DIRECTIONS FOR THIS TASK
Please filter the entries and return only the lines that include "connecting".

======== DATASET RECORDS ========

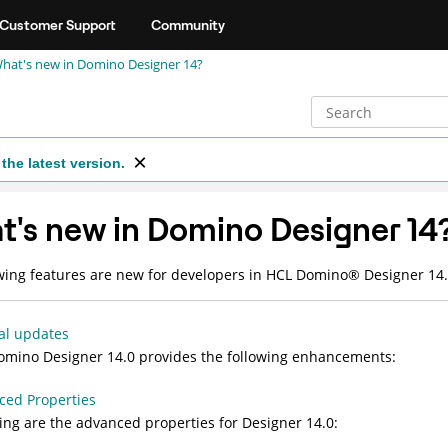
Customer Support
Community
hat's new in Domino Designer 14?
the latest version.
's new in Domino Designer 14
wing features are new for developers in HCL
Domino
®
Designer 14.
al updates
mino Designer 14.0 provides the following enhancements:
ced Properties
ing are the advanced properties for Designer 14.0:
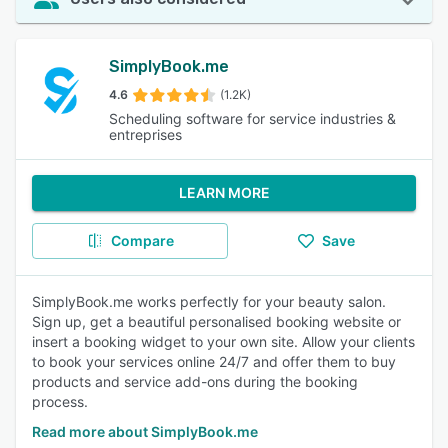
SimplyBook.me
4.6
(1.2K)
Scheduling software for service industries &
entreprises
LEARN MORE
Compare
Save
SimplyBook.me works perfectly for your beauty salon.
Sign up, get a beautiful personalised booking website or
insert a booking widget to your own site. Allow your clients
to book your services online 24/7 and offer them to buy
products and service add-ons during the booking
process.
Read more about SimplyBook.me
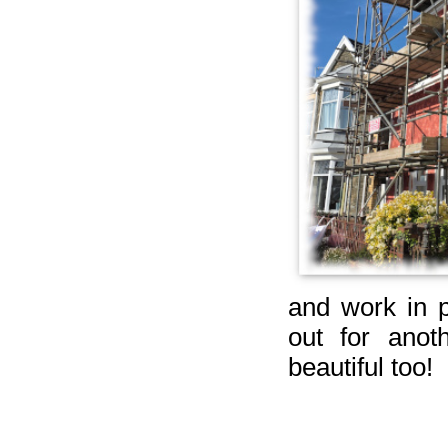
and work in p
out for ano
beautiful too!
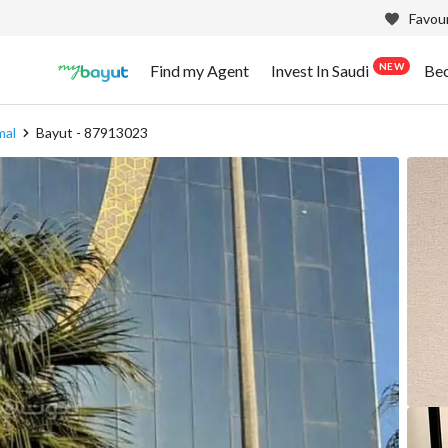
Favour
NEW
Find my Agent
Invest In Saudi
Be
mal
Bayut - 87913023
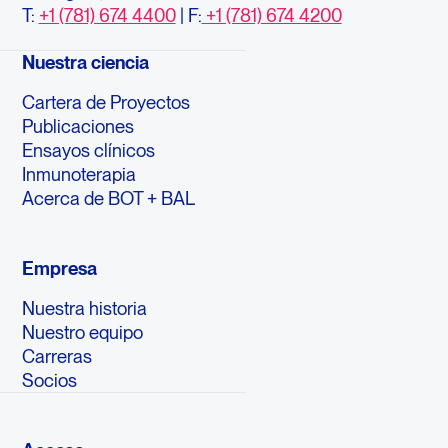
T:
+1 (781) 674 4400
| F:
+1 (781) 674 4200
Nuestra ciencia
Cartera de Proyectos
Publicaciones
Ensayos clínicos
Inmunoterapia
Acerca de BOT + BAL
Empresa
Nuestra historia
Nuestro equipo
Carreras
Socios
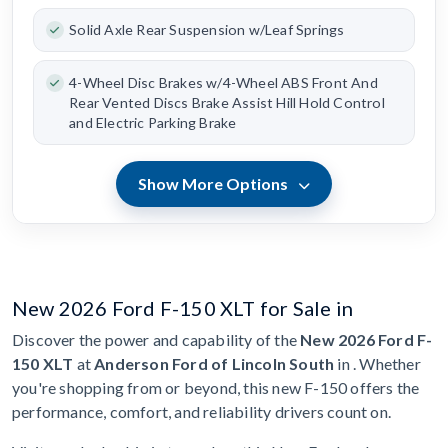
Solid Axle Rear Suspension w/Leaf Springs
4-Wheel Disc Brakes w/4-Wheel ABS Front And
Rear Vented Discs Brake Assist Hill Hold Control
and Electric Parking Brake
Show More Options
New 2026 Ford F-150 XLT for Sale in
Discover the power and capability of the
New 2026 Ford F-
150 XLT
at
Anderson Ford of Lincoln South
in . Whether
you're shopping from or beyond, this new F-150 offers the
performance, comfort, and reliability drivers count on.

========
======== DATASET RECORDS ========

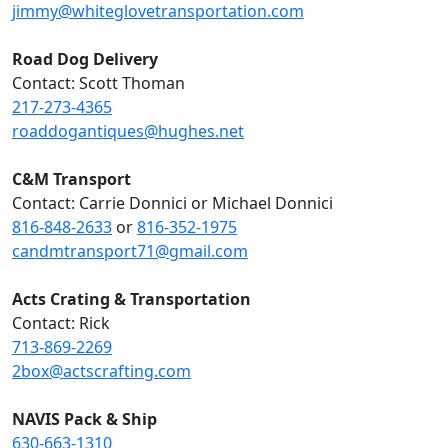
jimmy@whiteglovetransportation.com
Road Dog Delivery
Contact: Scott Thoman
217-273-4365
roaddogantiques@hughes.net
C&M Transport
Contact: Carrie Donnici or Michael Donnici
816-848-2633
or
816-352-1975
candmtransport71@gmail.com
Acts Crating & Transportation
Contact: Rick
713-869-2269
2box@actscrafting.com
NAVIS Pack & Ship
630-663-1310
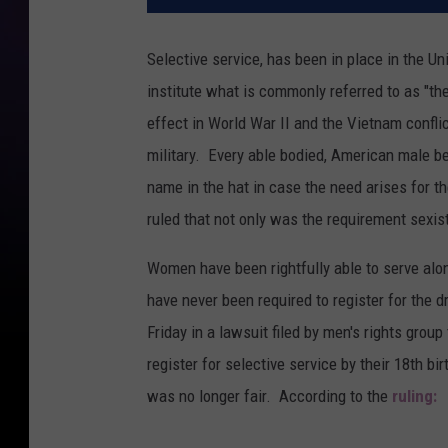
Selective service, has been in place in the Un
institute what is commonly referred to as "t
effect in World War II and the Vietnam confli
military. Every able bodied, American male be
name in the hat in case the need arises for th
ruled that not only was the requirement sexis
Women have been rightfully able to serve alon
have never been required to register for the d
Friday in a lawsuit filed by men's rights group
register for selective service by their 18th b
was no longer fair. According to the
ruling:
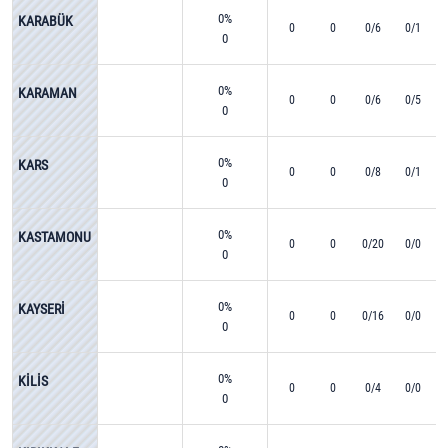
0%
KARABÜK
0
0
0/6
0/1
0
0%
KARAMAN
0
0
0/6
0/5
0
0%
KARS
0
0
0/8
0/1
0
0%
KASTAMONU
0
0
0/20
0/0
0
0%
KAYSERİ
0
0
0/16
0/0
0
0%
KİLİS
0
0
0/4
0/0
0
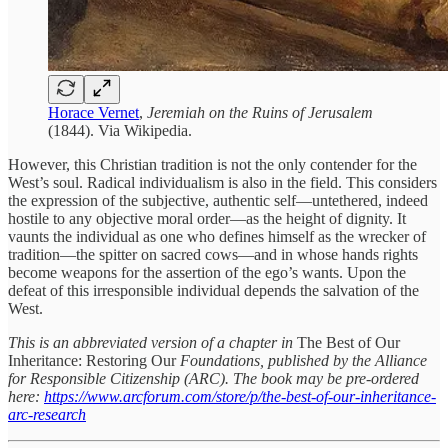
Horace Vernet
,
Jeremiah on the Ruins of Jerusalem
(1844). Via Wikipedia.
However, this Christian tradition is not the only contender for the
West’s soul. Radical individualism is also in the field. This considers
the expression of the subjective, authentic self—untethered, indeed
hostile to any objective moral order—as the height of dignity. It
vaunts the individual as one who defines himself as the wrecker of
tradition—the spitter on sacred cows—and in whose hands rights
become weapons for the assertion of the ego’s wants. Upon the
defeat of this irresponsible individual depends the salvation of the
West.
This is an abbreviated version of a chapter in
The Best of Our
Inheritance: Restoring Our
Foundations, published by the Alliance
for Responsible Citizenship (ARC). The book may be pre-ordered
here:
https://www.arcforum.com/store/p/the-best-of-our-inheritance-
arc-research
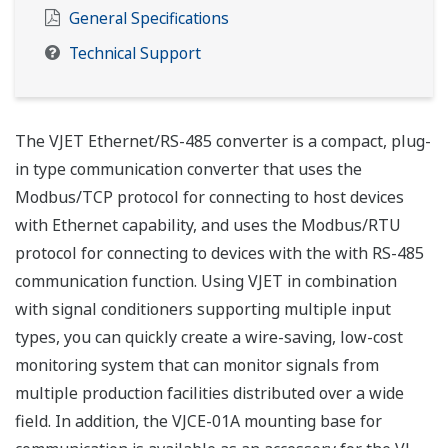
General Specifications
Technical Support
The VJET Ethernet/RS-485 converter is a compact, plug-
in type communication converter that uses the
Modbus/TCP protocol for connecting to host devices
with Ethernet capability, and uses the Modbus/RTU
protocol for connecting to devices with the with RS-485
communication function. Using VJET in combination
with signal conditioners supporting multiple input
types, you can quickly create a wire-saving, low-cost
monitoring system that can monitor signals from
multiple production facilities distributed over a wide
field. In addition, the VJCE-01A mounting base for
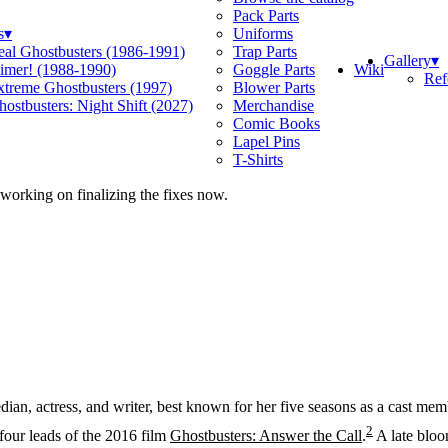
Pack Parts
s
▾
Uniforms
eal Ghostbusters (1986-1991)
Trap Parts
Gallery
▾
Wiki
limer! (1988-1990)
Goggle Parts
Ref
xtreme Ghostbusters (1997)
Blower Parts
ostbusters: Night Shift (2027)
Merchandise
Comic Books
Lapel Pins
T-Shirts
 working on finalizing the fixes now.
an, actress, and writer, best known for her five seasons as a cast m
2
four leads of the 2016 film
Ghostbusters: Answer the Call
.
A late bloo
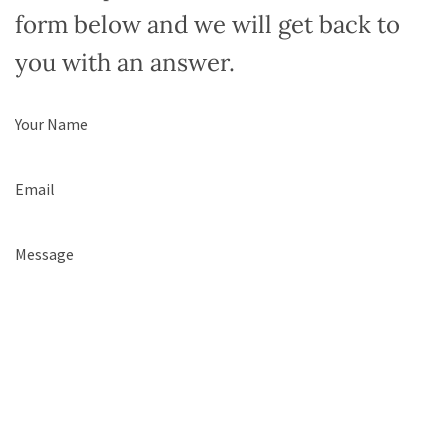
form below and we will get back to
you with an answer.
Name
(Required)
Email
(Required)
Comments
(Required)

========

WRITTEN RESPONSE
Modbus/TCP protocol for connecting to host devices
protocol for connecting to devices with the with RS-485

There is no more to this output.